[Document excerpt]
###
Menu

#869 XMP Export Privacy Settings Ignored

next release
closed
nobody
Export (66)
5
2015-05-20
2010-04-12
jwq
No

JabRef 2.5; Windows XP sp3

I tried to exclude certain fields from XMP export into PDF files by checking the "Do not write the following fields to XMP metadata", but see (using a hex editor to examine the file) that the fields from the "Fields to filter" list are still written to the PDF.

Also, new XMP data appears to be appended to old data which means that once privacy is lost by writing XMP data to a PDF it can't be regained other than by deleting the PDF. Perhaps this is a separate bug?

Discussion

  • Nobody/Anonymous

    This bug seems to exist also in 2.6 and 2.4.2.
###
[Stored data]
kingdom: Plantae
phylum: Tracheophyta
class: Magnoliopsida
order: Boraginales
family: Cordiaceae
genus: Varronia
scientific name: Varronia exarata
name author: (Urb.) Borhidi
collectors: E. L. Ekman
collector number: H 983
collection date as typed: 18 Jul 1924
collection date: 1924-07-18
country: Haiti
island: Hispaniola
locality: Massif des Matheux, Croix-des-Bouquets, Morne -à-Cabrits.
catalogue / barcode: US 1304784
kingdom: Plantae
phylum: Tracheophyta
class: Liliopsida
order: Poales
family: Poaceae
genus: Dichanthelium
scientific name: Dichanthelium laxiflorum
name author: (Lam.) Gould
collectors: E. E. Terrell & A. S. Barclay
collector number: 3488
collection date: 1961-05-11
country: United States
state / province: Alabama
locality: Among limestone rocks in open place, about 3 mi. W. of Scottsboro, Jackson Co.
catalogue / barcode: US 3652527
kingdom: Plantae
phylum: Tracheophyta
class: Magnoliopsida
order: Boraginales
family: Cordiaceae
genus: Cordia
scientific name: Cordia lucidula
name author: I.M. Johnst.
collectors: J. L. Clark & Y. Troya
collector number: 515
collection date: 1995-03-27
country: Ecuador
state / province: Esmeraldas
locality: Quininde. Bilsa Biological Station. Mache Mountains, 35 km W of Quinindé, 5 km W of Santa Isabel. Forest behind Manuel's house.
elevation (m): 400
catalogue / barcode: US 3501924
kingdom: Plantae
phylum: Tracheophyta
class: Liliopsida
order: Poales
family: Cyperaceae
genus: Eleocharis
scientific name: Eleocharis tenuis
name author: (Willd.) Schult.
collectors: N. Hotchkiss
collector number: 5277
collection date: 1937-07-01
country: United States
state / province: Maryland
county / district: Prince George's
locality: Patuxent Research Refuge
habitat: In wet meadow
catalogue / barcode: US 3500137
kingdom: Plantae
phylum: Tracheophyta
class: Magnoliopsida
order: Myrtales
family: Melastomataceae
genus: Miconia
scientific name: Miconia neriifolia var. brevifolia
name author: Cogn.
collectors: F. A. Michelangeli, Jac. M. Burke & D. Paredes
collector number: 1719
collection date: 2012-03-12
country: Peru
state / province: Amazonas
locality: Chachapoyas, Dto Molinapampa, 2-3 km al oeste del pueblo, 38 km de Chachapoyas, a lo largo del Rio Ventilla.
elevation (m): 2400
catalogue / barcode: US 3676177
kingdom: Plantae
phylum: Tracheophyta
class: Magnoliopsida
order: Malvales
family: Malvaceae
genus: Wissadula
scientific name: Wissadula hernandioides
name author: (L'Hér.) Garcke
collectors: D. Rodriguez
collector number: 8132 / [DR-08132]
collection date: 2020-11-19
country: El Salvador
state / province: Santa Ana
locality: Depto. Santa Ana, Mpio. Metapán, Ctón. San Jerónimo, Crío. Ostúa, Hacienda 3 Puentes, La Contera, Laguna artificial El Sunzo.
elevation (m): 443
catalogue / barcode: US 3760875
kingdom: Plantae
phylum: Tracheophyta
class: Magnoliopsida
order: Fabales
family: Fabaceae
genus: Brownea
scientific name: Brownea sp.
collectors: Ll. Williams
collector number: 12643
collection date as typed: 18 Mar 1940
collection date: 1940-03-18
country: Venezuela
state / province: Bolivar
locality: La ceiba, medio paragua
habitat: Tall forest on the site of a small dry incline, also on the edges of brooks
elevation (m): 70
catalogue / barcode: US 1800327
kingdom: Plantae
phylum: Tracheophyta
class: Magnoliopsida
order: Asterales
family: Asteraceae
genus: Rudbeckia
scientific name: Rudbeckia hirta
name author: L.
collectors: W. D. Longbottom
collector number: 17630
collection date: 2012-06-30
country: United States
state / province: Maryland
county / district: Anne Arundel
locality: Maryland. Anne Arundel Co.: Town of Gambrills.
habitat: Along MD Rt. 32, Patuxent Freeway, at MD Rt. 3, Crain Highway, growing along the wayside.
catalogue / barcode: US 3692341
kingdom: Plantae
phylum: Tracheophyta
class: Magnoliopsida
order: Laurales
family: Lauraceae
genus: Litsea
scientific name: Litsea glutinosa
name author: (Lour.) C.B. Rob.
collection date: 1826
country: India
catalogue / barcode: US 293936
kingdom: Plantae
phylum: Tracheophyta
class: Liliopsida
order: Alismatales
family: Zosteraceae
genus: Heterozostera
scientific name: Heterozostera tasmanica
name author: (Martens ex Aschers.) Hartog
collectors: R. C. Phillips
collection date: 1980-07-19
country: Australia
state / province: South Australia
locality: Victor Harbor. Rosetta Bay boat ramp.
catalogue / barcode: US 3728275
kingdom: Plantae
###
[Work to do]
[1] List every JabRef version number that the bug report mentions.
[2] Duplicate the records line for line, starting at their first line and ending at the line that contains "country: Haiti".
The bug report and the records are unrelated to each other.

[Solutions to the exercise]
[1] 2.5, 2.6, 2.4.2

[2]
kingdom: Plantae
phylum: Tracheophyta
class: Magnoliopsida
order: Boraginales
family: Cordiaceae
genus: Varronia
scientific name: Varronia exarata
name author: (Urb.) Borhidi
collectors: E. L. Ekman
collector number: H 983
collection date as typed: 18 Jul 1924
collection date: 1924-07-18
country: Haiti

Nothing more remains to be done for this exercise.